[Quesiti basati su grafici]
════════════════════

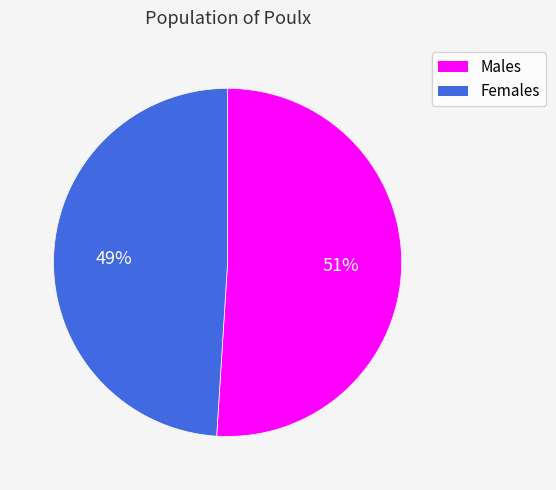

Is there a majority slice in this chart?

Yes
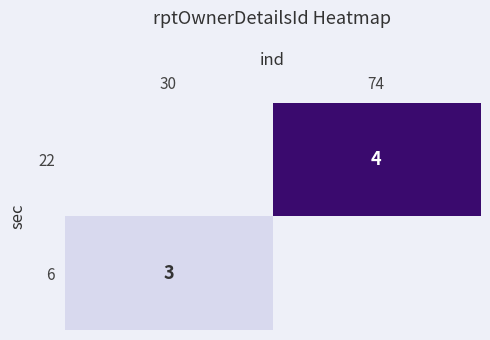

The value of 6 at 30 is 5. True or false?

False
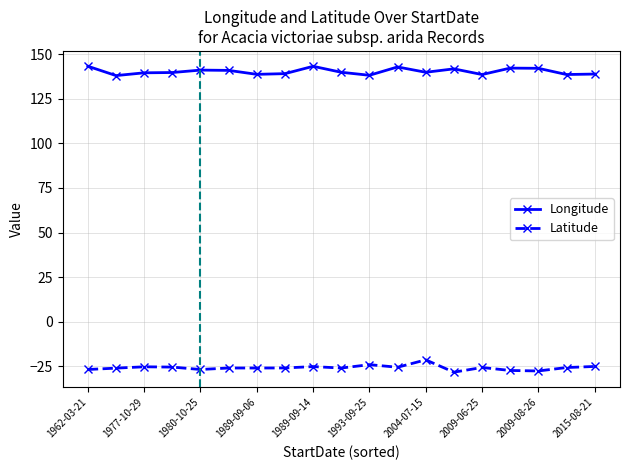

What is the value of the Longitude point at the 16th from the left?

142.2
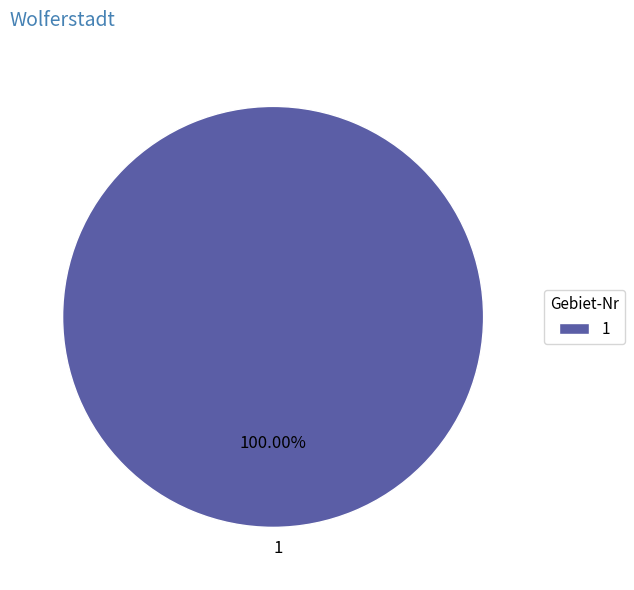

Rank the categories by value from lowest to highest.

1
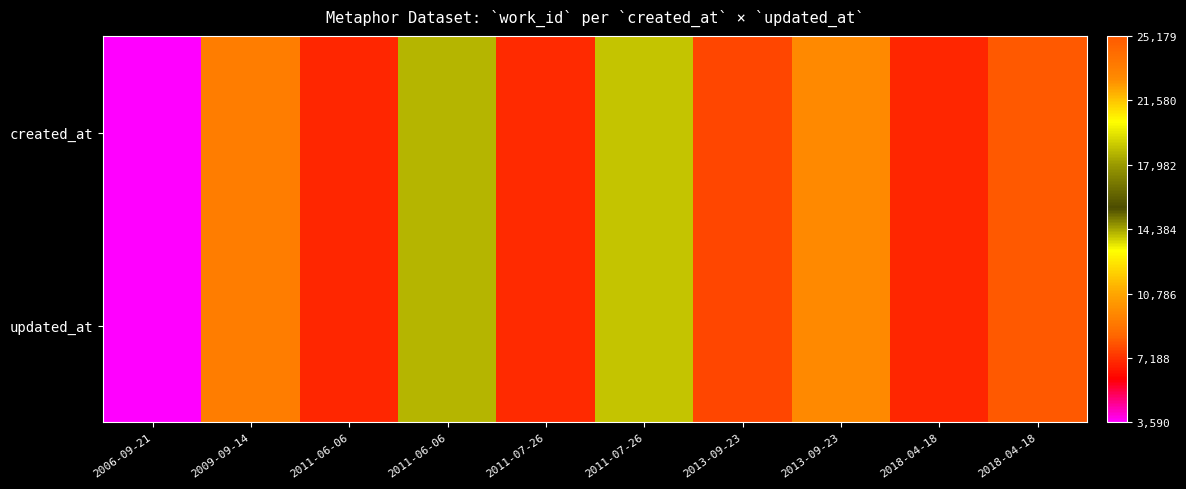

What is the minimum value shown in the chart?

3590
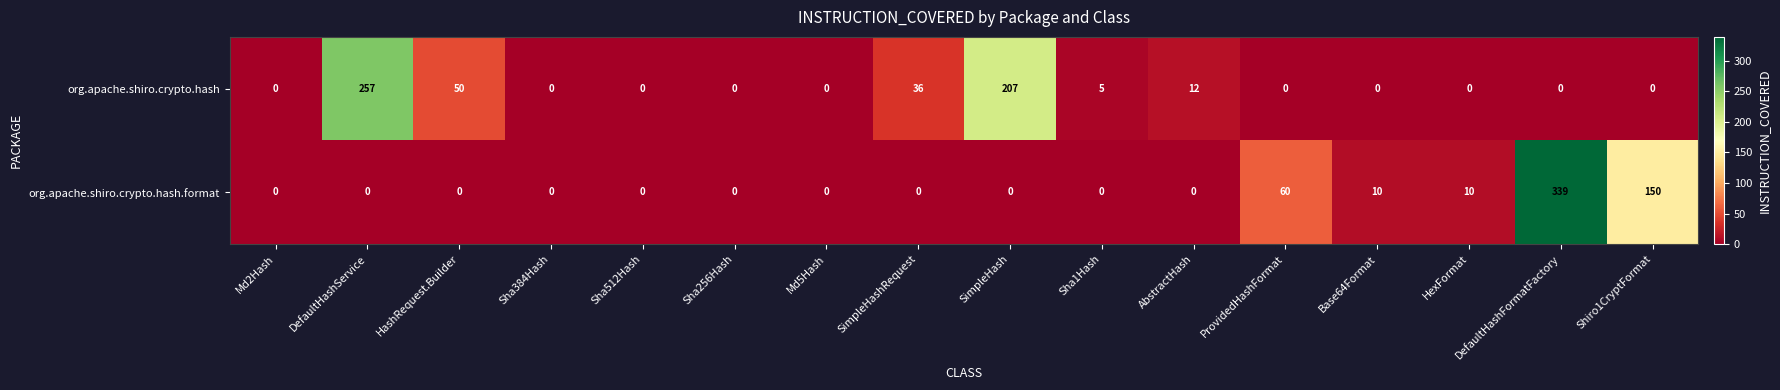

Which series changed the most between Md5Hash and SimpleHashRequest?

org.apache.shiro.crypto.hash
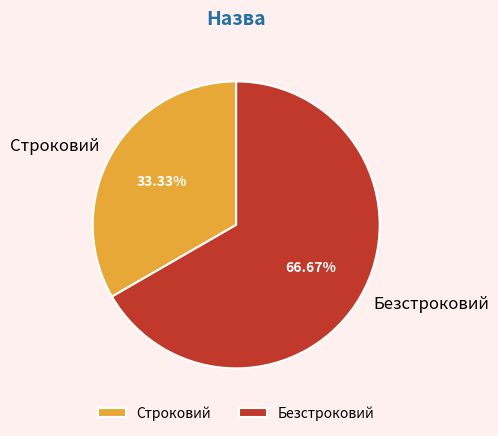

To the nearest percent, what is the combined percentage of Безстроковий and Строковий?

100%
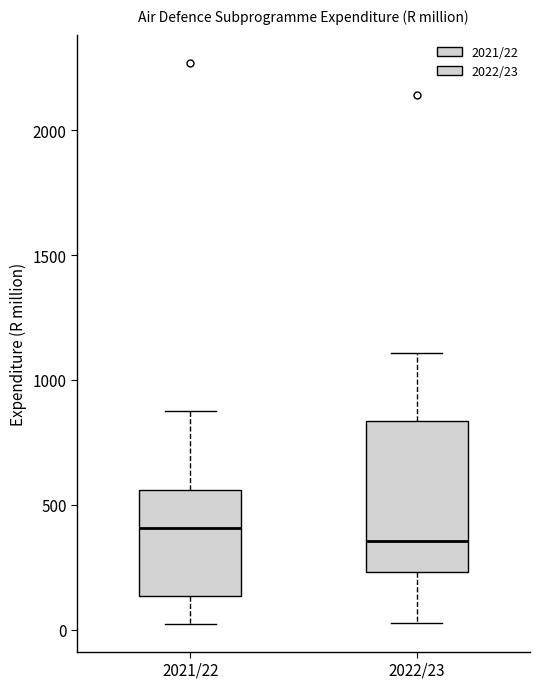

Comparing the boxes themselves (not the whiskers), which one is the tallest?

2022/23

════════════════════

--- ISTRUZIONI OPERATIVE ---
Restituisci tutte le voci qui sopra riga per riga, senza cambiare nulla, ma togli le immagini.

--- SOLUZIONE DEL COMPITO ---
Is there a majority slice in this chart?

Yes

The value of 6 at 30 is 5. True or false?

False

What is the value of the Longitude point at the 16th from the left?

142.2

Rank the categories by value from lowest to highest.

1

What is the minimum value shown in the chart?

3590

Which series changed the most between Md5Hash and SimpleHashRequest?

org.apache.shiro.crypto.hash

To the nearest percent, what is the combined percentage of Безстроковий and Строковий?

100%

Comparing the boxes themselves (not the whiskers), which one is the tallest?

2022/23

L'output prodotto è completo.